----- TEXT SHOWN -----

Rebel Dawn

The final book in the Han Solo trilogy begins with one of those seminal events that we all knew would be coming in this series. Much like Han had to rescue Chewbacca from slavery, he also had to win the Millennium Falcon from his friend Lando Calrissian. So we open the third book with the sabacc tournament at Cloud City, where the large tournament gradually sees just Han and Lando left, and despite a pretty good bluff, Han is able to win the game with a Pure Sabacc and claims the Falcon as his prize when Lando is forced to use a marker after running out of credits. He immediately begins to work on it, and he and his casual girlfriend Salla Zend engage in races to see who can deliver their cargo the fastest. Unfortunately, Salla comes into trouble and Han is forced to rescue her, after which her attitude towards him changes, and she starts to plan their wedding, despite the fact Han isn’t interested in settling down.

To escape, Han travels to the Corporate Sector, and is absent for a good chunk of the book while Brian Daley’s Han Solo novels take place. Instead, we catch up with Bria Tharen, who was actually present at the Cloud City tournament, using the gambling as a cover to meet with other Rebel groups to try to forge an alliance between them. En route to Nal Hutta for an audience with Jiliac and Jabba, she is nearly captured by Boba Fett, who is following a priority bounty on her head placed there by the Besadii Hutt crime family. However, Lando is able to rescue her with the help of the pirate queen Drea Renthal, who had unexpectedly pulled from hyperspace the cruise ship they were travelling on, intent on robbing the passengers.

-----

* [DIRECTION 1]
Translate this sentence from the Rebel Dawn review into Spanish: "The final book in the Han Solo trilogy begins with one of those seminal events that we all knew would be coming in this series."

----- RAW RECORDS -----

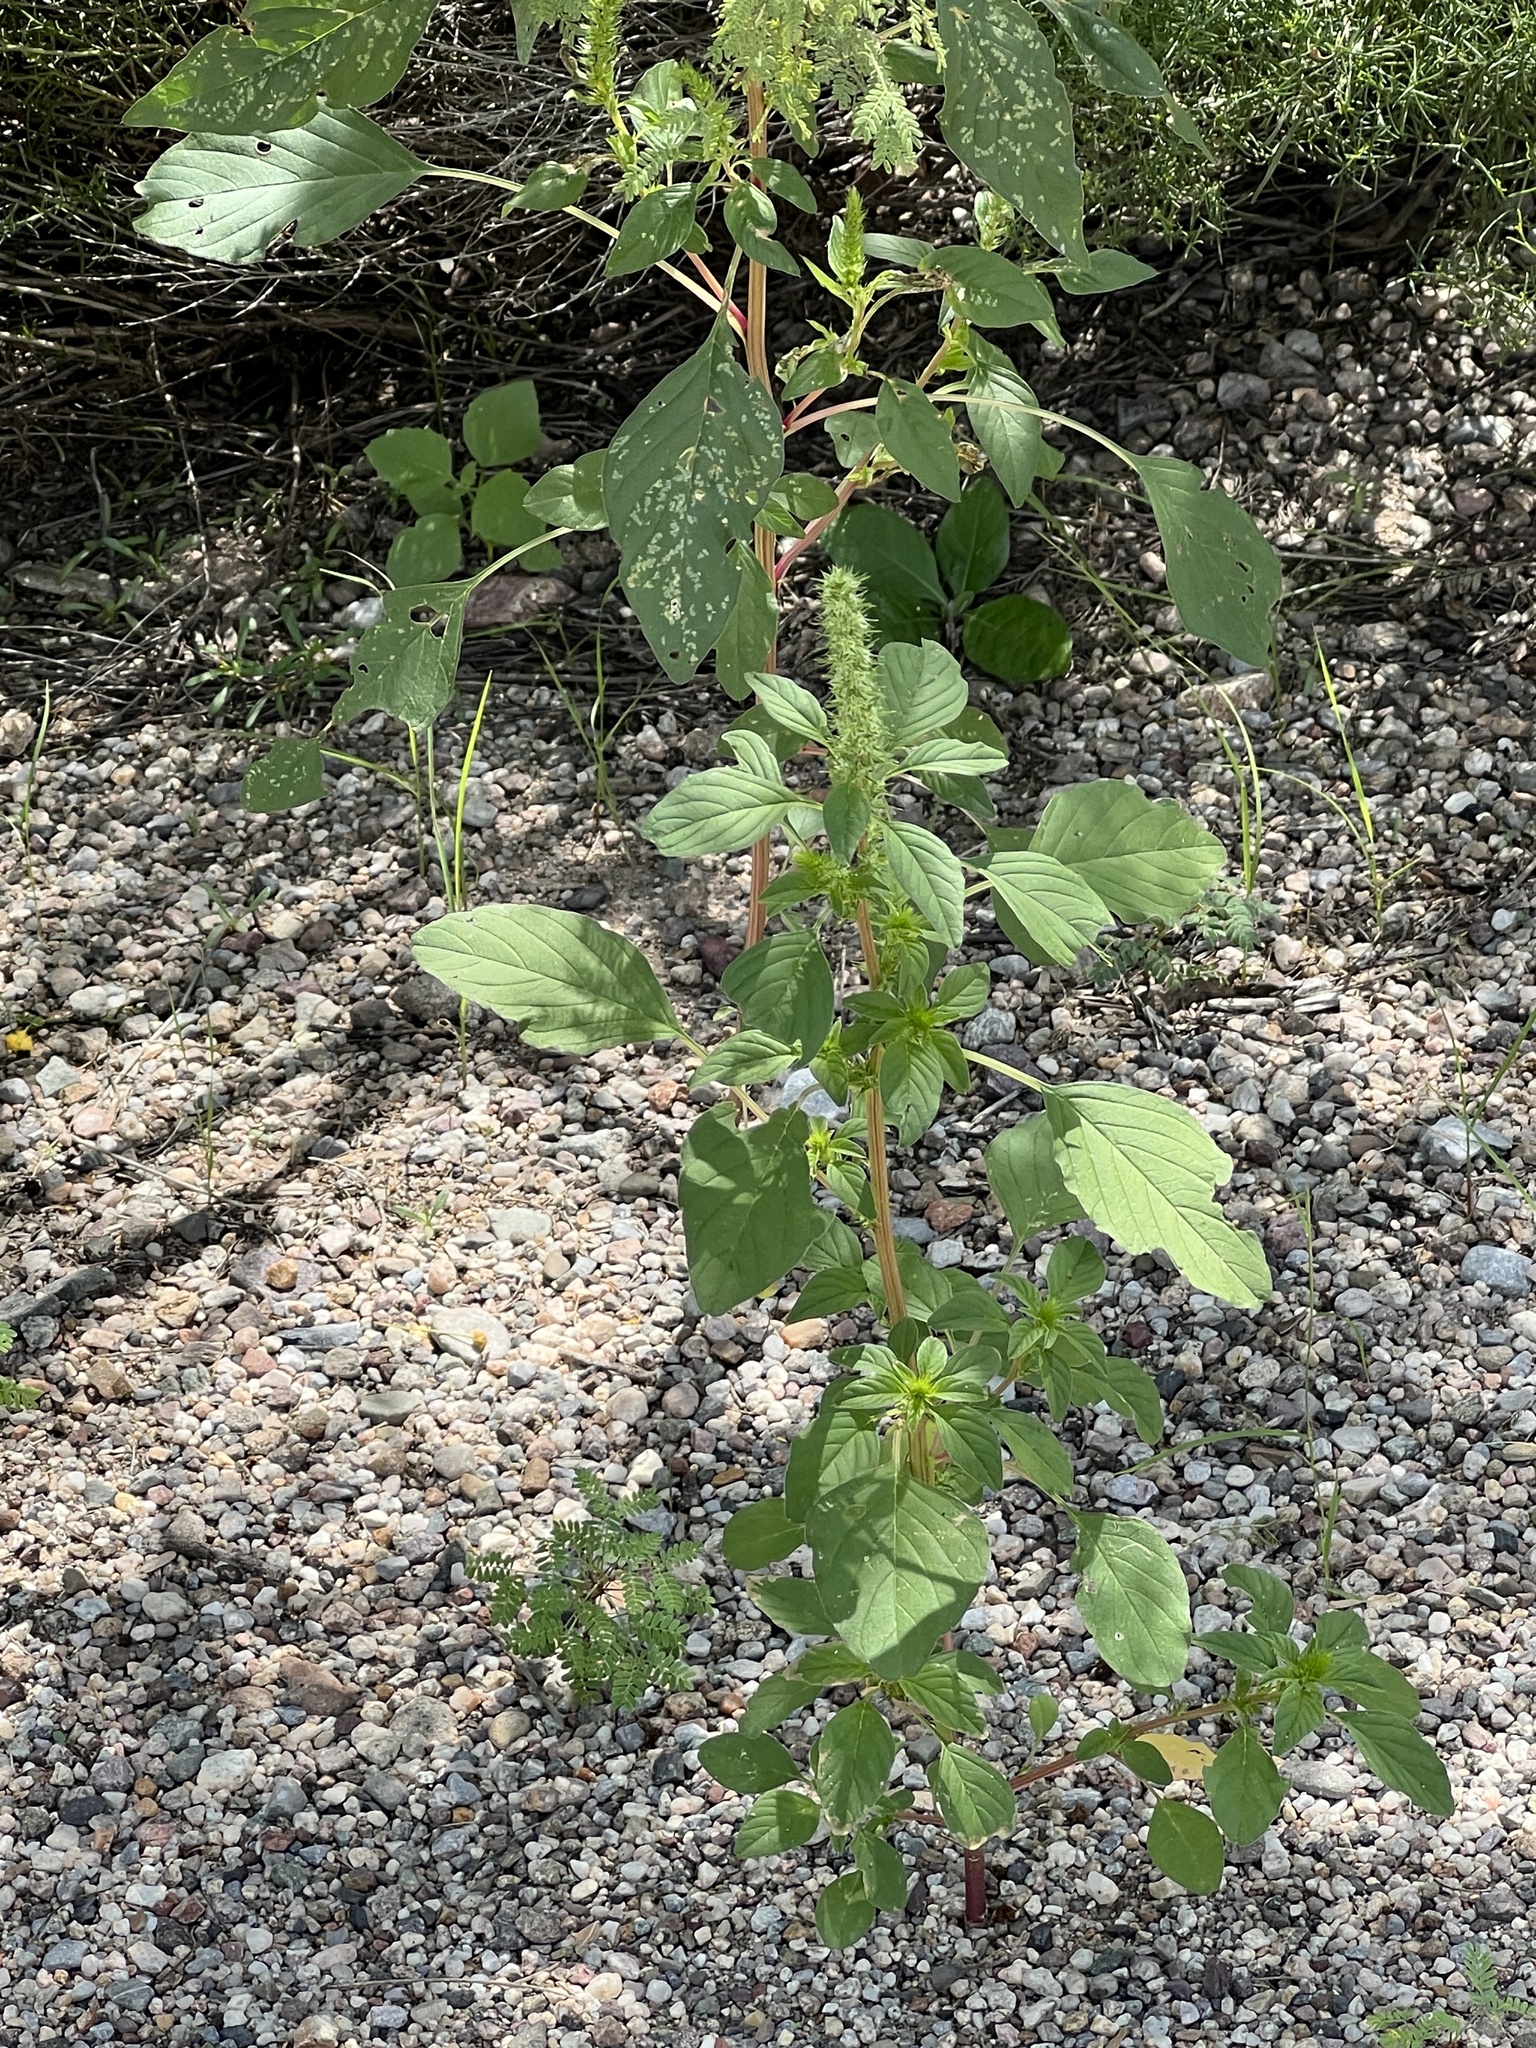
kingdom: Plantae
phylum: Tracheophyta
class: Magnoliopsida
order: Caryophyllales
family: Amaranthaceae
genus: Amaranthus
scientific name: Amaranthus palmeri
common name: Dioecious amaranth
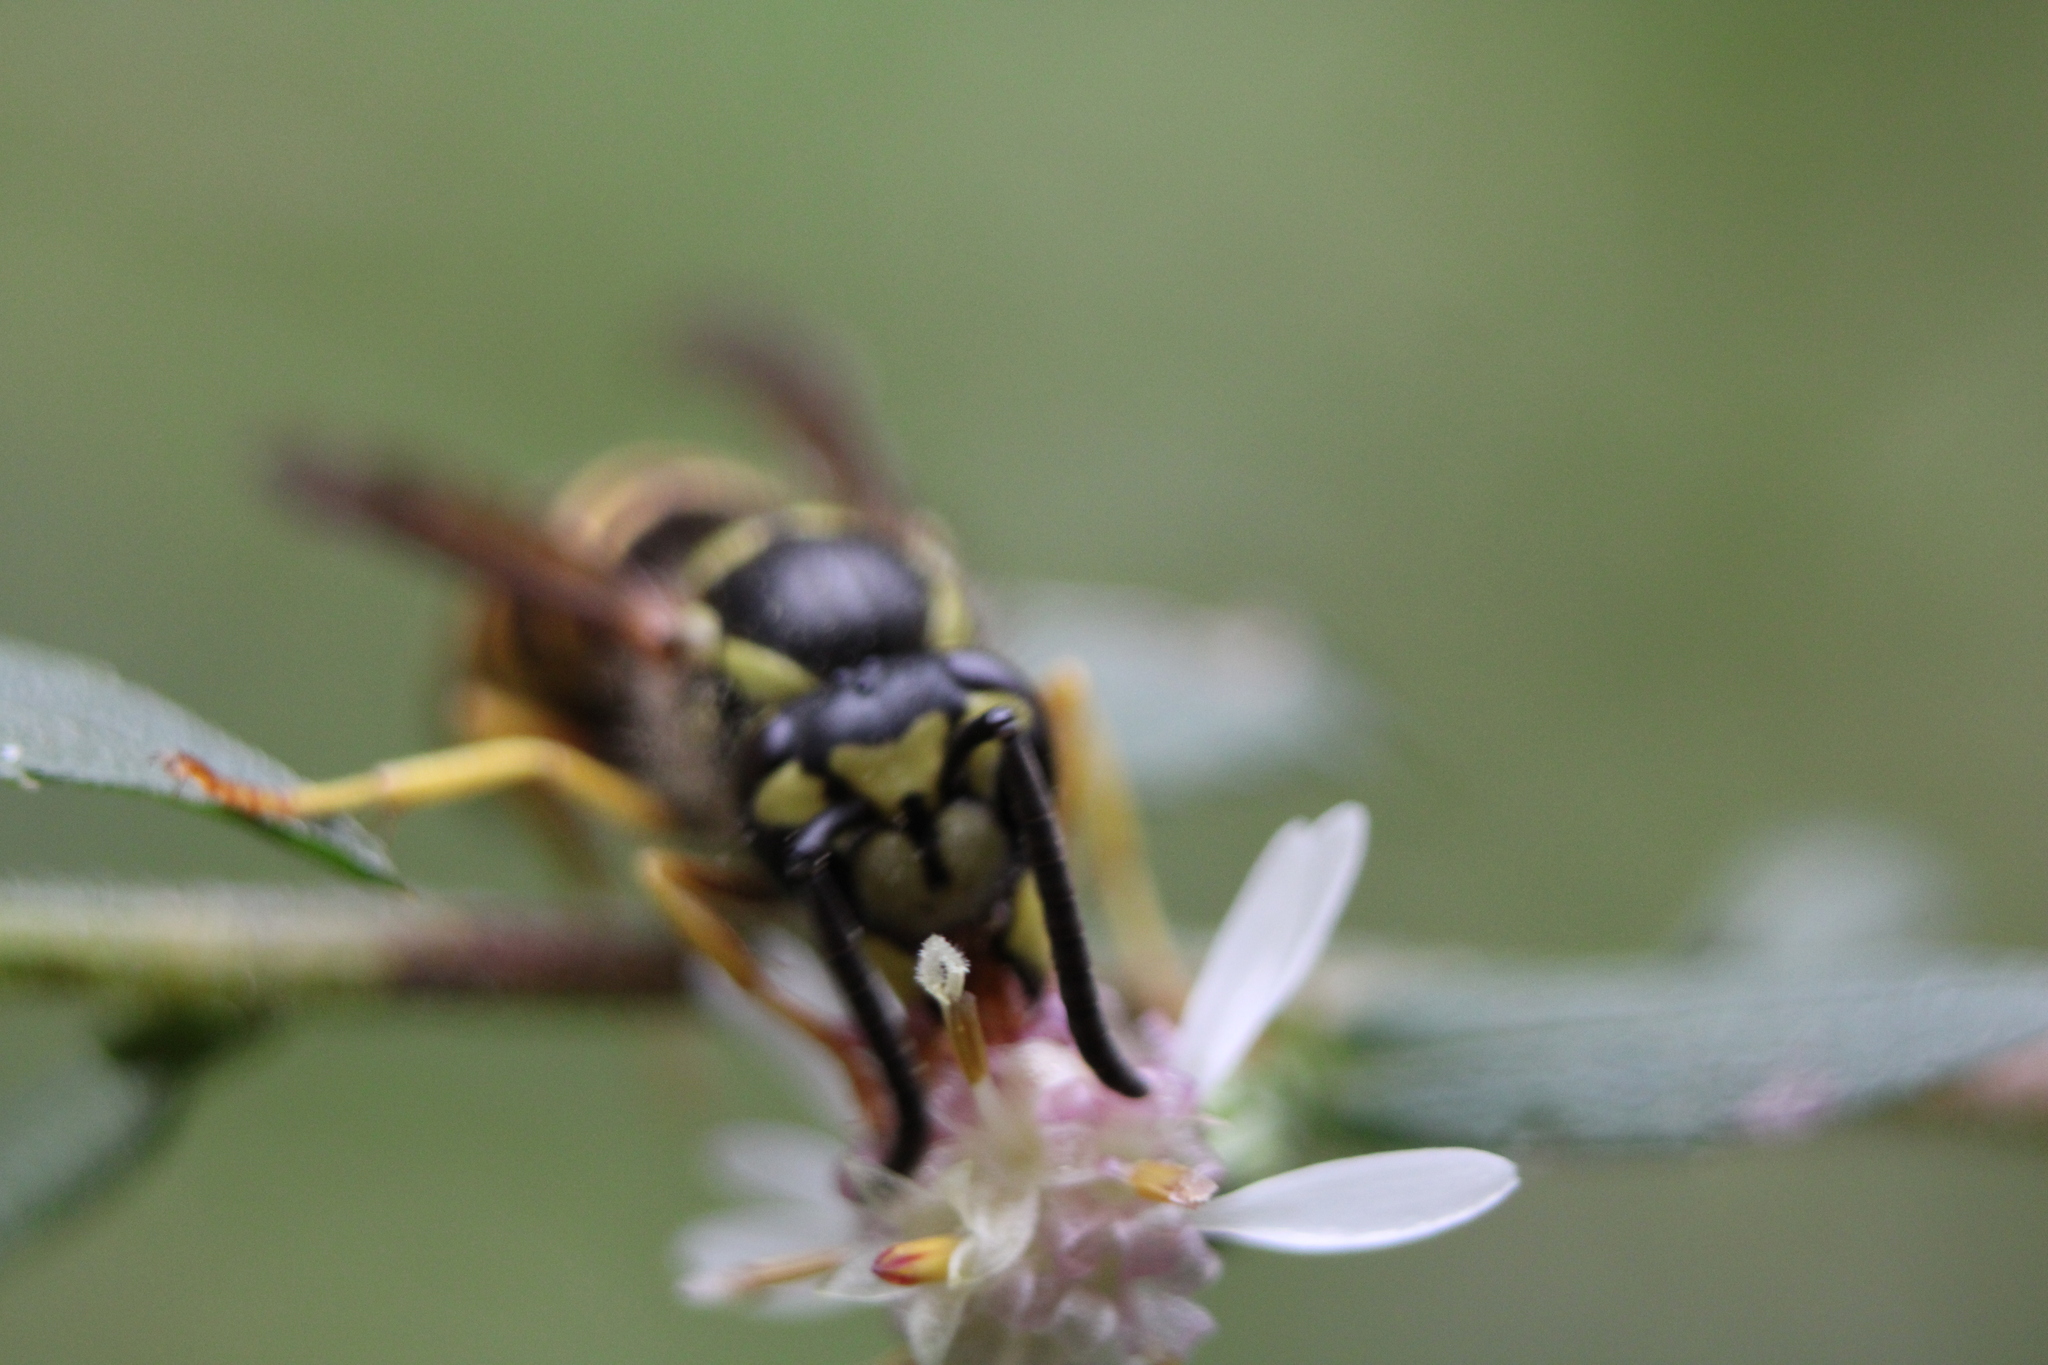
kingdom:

-----

* [DIRECTION 2]
Reproduce the records from the line containing "family: Amaranthaceae" down through the end of the records, leaving out the pictures.

* [COMPLETE OUTPUT 1]
El último libro de la trilogía de Han Solo comienza con uno de esos acontecimientos decisivos que todos sabíamos que llegarían en esta serie.

* [COMPLETE OUTPUT 2]
family: Amaranthaceae
genus: Amaranthus
scientific name: Amaranthus palmeri
common name: Dioecious amaranth
kingdom:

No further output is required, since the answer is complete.